Un comizio atipico per i tempi che corrono

Il comizio di Donald Trump sotto il Monte Rushmore è stato ascoltato da 7500 persone senza mascherine e le une molto vicine alle altre. Nel frattempo, negli USA, il Covid impera furiosamente. I suoi sostenitori hanno atteso l’arrivo del Presidente sventolando le bandierine a stelle e strisce. Dopodiché hanno assistito ad uno spettacolo di fuochi d’artificio, il quale ha illuminato i volti dei presidenti scolpiti nella roccia.

Difendere le atrocità compiute dai colonizzatori nei confronti degli “indiani” d’America è davvero antitetico e grottesco. I pochi discendenti rimasti, isolati nelle riserve, protestano con dignità e con saggezza, ricordando lo spirito dei loro antenati. Si tratta, ancora una volta, del dualismo tra il bene e il male. O, meglio ancora, della volontà di riscatto da parte di coloro che hanno subito una cocente sconfitta.

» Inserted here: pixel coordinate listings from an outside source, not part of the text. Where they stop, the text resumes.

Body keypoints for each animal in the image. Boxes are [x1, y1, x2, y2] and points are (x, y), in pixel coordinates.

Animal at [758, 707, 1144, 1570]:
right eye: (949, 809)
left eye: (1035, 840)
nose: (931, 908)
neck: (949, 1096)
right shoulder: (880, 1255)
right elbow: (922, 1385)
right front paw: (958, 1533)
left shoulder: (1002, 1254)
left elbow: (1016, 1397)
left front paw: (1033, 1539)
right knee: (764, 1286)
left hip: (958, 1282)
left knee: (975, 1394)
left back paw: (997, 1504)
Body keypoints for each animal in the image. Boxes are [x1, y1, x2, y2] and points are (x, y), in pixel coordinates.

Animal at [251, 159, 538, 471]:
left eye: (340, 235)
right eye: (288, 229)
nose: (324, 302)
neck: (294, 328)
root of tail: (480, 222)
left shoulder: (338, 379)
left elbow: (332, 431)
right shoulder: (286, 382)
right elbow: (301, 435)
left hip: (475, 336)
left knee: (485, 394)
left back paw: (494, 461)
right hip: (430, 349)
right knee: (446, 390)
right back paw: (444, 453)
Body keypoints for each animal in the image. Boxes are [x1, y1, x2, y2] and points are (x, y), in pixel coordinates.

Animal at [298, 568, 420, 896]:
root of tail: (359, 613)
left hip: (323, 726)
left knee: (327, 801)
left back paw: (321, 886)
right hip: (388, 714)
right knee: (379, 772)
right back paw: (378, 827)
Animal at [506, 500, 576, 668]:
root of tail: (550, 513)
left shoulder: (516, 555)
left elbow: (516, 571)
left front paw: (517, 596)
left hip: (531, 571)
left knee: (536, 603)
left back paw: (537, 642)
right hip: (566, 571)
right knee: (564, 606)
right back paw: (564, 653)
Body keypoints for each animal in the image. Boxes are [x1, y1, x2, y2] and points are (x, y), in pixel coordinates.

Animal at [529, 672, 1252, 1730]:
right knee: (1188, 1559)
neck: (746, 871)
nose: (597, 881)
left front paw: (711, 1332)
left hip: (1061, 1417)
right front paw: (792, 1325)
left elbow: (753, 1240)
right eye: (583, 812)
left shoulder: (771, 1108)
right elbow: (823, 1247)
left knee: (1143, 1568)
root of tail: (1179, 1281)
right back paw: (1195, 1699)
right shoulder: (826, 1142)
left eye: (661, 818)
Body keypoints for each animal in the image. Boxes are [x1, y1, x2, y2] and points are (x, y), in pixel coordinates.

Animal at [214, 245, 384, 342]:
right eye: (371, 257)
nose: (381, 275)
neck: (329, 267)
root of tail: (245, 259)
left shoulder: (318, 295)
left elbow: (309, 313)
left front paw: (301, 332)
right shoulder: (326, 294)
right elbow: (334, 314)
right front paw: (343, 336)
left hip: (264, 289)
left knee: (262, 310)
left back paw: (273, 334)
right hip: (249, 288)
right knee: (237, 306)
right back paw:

Schierarsi sarebbe vano e ignominioso. Bisognerebbe invece sostenere la lotta contro la furia iconoclasta e altresì ricordare ciò che è avvenuto durante l’epoca della colonizzazione. La storia è un monito. Con la sua cancellazione si rischia di commettere gli stessi errori accaduti nel passato. Lo impareranno mai? Capiranno – gli stolti BLM – che non sono le statue il vero problema del XXI secolo? Si batteranno mai per sconfiggere questo capitalismo liquido del quale loro sono i principali attori? La domanda precedente sembra profondamente incoerente, ma è senza furor di dubbio necessaria.